The multipath subsection recognizes the following attributes:
- wwid
- (Mandatory) World Wide Identifier. Detected multipath maps are matched against this attribute. Note that, unlike the wwid attribute in the blacklist section, this is not a regular expression or a substring; WWIDs must match exactly inside the multipaths section.
- alias
- Symbolic name for the multipath map. This takes precedence over a an entry for the same WWID in the bindings_file.
The following attributes are optional; if not set the default values are taken from the overrides, devices, or defaults section:
- path_grouping_policy
- path_selector
- prio
- prio_args
- failback
- rr_weight
- no_path_retry
- rr_min_io
- rr_min_io_rq
- flush_on_last_del
- features
- reservation_key
- user_friendly_names
- deferred_remove
- san_path_err_threshold
- san_path_err_forget_rate
- san_path_err_recovery_time
- marginal_path_err_sample_time
- marginal_path_err_rate_threshold
- marginal_path_err_recheck_gap_time
- marginal_path_double_failed_time
- delay_watch_checks
- delay_wait_checks
- skip_kpartx
- max_sectors_kb
- ghost_delay
devices section¶
- Important:
- The built-in hardware device table of multipath-tools is created by members of the Linux community in the hope that it will be useful. The existence of an entry for a given storage product in the hardware table does not imply that the product vendor supports, or has tested, the product with multipath-tools in any way. Always consult the vendor's official documentation for support-related information.
multipath-tools have a built-in device table with reasonable defaults for more than 100 known multipath-capable storage devices. The devices section can be used to override these settings. If there are multiple matches for a given device, the attributes of all matching entries are applied to it. If an attribute is specified in several matching device subsections, later entries take precedence. Thus, entries in files under config_dir (in reverse alphabetical order) have the highest precedence, followed by entries in /etc/multipath.conf; the built-in hardware table has the lowest precedence. Inside a configuration file, later entries have higher precedence than earlier ones.
The only recognized attribute for the devices section is the device subsection. Devices detected in the system are matched against the device entries using the vendor, product, and revision fields, which are all POSIX Extended regular expressions (see regex(7)).

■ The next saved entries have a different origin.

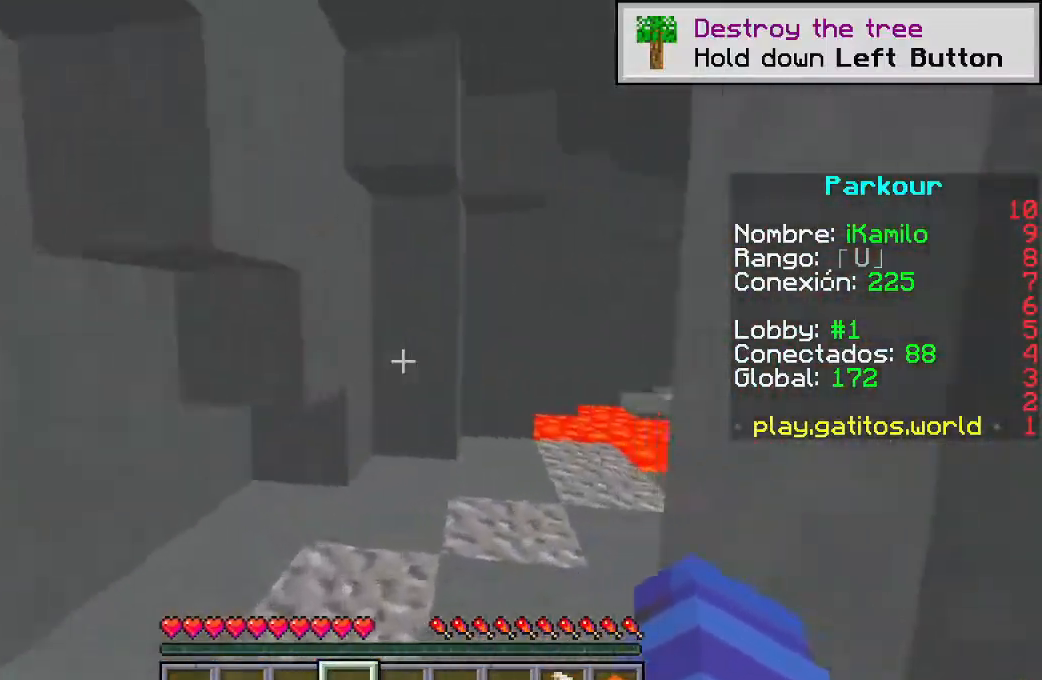
{"keys": ["w"], "mouse": [], "events": []}
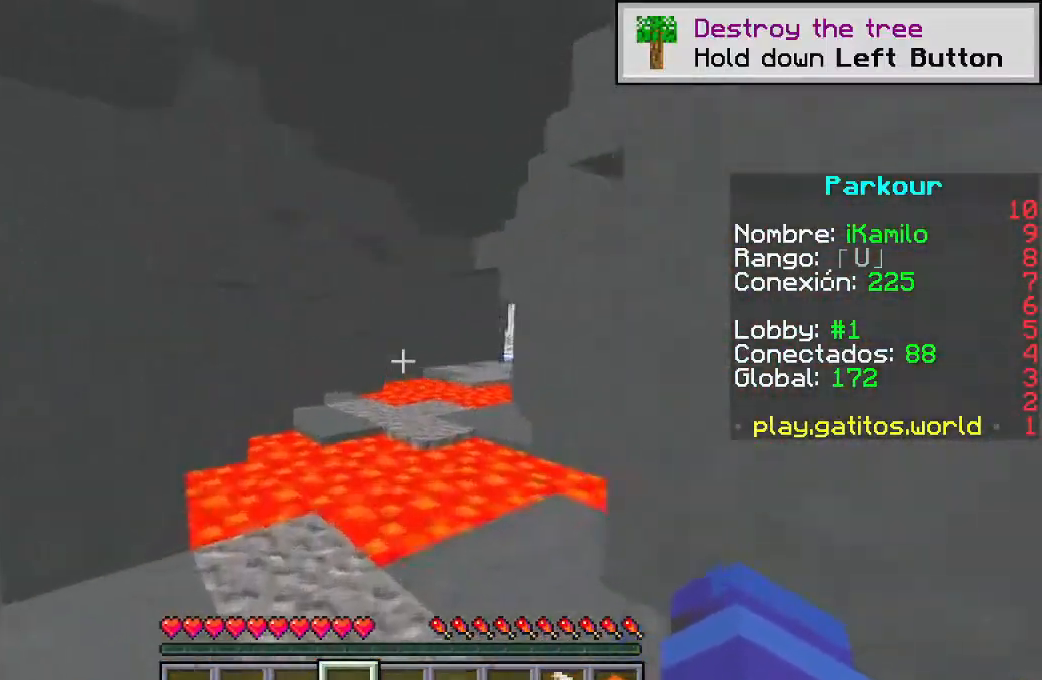
{"keys": ["space", "w"], "mouse": [], "events": [[33, "a", "down"], [150, "a", "up"], [450, "space", "down"]]}
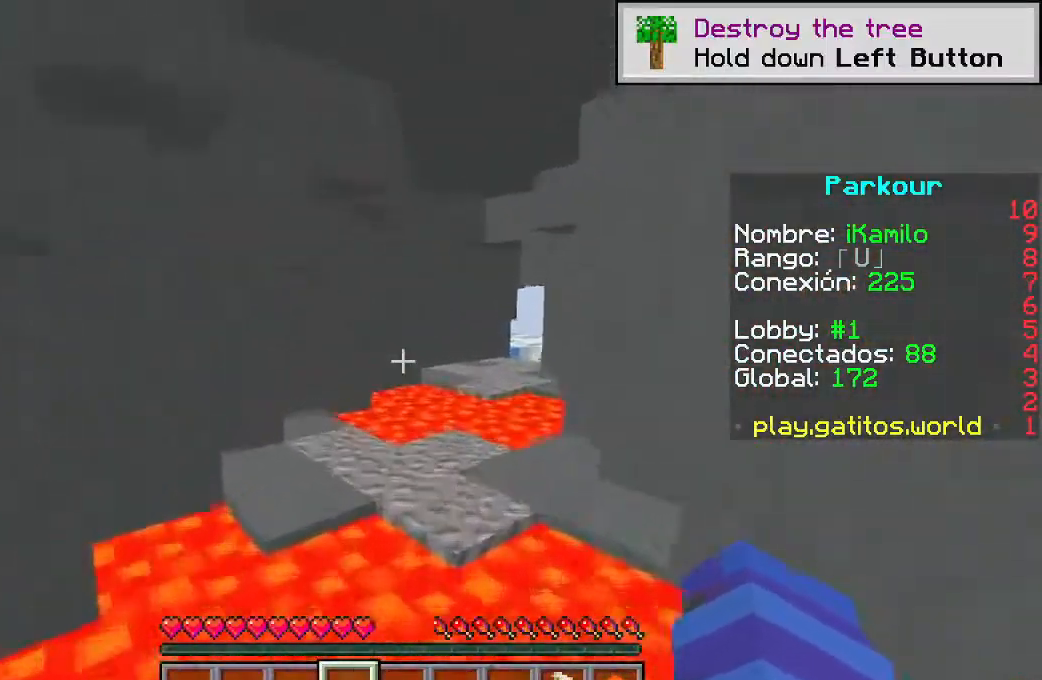
{"keys": ["w"], "mouse": [], "events": [[150, "d", "down"], [217, "space", "up"], [383, "d", "up"]]}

The vendor, product, and revision fields that multipath or multipathd detect for devices in a system depend on the device type. For SCSI devices, they correspond to the respective fields of the SCSI INQUIRY page. In general, the command 'multipathd show paths format "%d %s"' command can be used to see the detected properties for all devices in the system.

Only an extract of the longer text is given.